Mechanism of the molecular construction of germination apparatus of bacterial spores through self-assembly and subcellular localization of germiantion-related enzymes.

2004 Fiscal Year Final Research Report Summary

• Project/Area Number: 15580060
• Research Category: Grant-in-Aid for Scientific Research (C)
• Allocation Type: Single-year Grants
• Section: 一般
• Research Field: Applied microbiology
• Research Institution: NAGOYA UNIVERSITY
• Principal Investigator: MORIYAMA Ryuichi Nagoya University, Graduate School of Bioagricultual Sciences, Associate Professor, 大学院・生命農学研究科, 助教授 (60191061)
• Project Period (FY): 2003 – 2004
• Keywords: bacterial spores / cortex-lytic enzyme(s) / germination / sporulation / protein-protein interaction / enzyme activation / protease

Research Abstract

The cortex, a thick layer of peptidoglycan specific to bacterial spores, is responsible for the maintenance of dormancy and heat resistance of spores. Cortex hydrolysis during germination induced by specific nutrient germinants like L-alanine leads to a rapid loss of dormancy and thermostability of spores. Germination is a process controlled by the sequential activation of a set of pre-existing germination-related enzymes (germination apparatus). Thus exploring the mechanisms of molecular construction of germination apparatus during sporulation is crucial to understand the molecular process of germination. We obtained the following results during the research aided by this grant.
1.YpeB is encoded as sleB-ypeB operon in Bacillus subtilis genome, and spore germination of ypeB-deficient B.subtilis is incomplete like that of sleB mutant, suggesting that YpeB protein may be involved in germination process of B.subtilis spores. We confirmed that sleB-ypeB operon is conserved in other Bacillus species. We found that, as in the case of B.subtilis spores, B.cereus YpeB is processed into 30 kDa fragment during germination and released into germination exudate. N-terminal sequence of 30 kDa fragment of B.cereus and Bacillus subtilis YpeB was virtually identical, suggesting that the processing site of YpeB during germination should be conserved among Bacillus species. The site-directed mutagenesis of B.subtilis YpeB affected to the spore germination of B.subtilis. Furthermore, we found the protease activity, which cleaves GST-YpeB fusion protein around the processing site indicated above, in germination exudate of B.cereus spores
2.We also found that SleC is most likely a bifunctional enzyme possessing lytic transglycosylase and N-acetylmuramoyl-L-alanine amidase activities, suggesting that the mechanism on spore cortex hydrolysis during germination is not conserved between Bacillus species and C.perfringens.

- _WHAT YOU SHOULD DO_: Copy the part of the bacterial spore germination report from "Mechanism of the" up to and including "of germiantion-related enzymes.", word for word. The rows were taken from a different source than the text.

(Stored data entries)
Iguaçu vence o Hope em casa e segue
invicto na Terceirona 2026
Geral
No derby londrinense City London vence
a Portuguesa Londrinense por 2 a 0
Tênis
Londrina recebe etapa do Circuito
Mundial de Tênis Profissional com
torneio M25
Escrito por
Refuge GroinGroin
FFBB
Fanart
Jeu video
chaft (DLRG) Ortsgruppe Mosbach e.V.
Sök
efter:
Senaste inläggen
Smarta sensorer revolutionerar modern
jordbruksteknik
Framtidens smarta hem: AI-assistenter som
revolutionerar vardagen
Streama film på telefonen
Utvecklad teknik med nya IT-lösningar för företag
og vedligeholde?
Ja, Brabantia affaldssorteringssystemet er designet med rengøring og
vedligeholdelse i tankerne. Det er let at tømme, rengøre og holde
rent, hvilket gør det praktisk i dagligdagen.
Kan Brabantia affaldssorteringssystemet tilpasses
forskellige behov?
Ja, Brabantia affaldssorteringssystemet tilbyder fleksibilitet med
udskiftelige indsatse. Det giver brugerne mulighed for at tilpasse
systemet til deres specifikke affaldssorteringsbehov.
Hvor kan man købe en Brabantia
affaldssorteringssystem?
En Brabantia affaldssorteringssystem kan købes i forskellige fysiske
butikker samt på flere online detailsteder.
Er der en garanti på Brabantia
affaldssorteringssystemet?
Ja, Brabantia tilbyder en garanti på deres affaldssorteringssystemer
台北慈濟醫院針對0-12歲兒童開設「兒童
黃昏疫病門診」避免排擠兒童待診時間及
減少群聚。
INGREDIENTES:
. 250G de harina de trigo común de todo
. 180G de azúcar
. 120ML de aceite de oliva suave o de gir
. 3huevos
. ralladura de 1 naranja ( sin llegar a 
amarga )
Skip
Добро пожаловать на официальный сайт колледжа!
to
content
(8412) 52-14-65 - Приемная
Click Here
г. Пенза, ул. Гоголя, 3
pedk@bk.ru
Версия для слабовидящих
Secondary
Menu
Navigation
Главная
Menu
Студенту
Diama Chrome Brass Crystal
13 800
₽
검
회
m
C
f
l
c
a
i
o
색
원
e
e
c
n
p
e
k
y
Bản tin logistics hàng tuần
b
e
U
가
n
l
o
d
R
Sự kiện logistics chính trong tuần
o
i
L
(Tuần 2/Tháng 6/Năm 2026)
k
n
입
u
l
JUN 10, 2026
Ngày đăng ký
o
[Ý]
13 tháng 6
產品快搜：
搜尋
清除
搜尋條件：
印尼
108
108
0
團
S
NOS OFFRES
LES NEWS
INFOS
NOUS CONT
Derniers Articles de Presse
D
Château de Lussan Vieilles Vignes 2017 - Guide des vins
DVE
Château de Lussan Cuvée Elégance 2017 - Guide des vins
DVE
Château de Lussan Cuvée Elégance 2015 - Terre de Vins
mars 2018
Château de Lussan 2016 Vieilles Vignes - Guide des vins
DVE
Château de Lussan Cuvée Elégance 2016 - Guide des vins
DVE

- _SOLUTION TO THE PROBLEM_:
Mechanism of the molecular construction of germination apparatus of bacterial spores through self-assembly and subcellular localization of germiantion-related enzymes.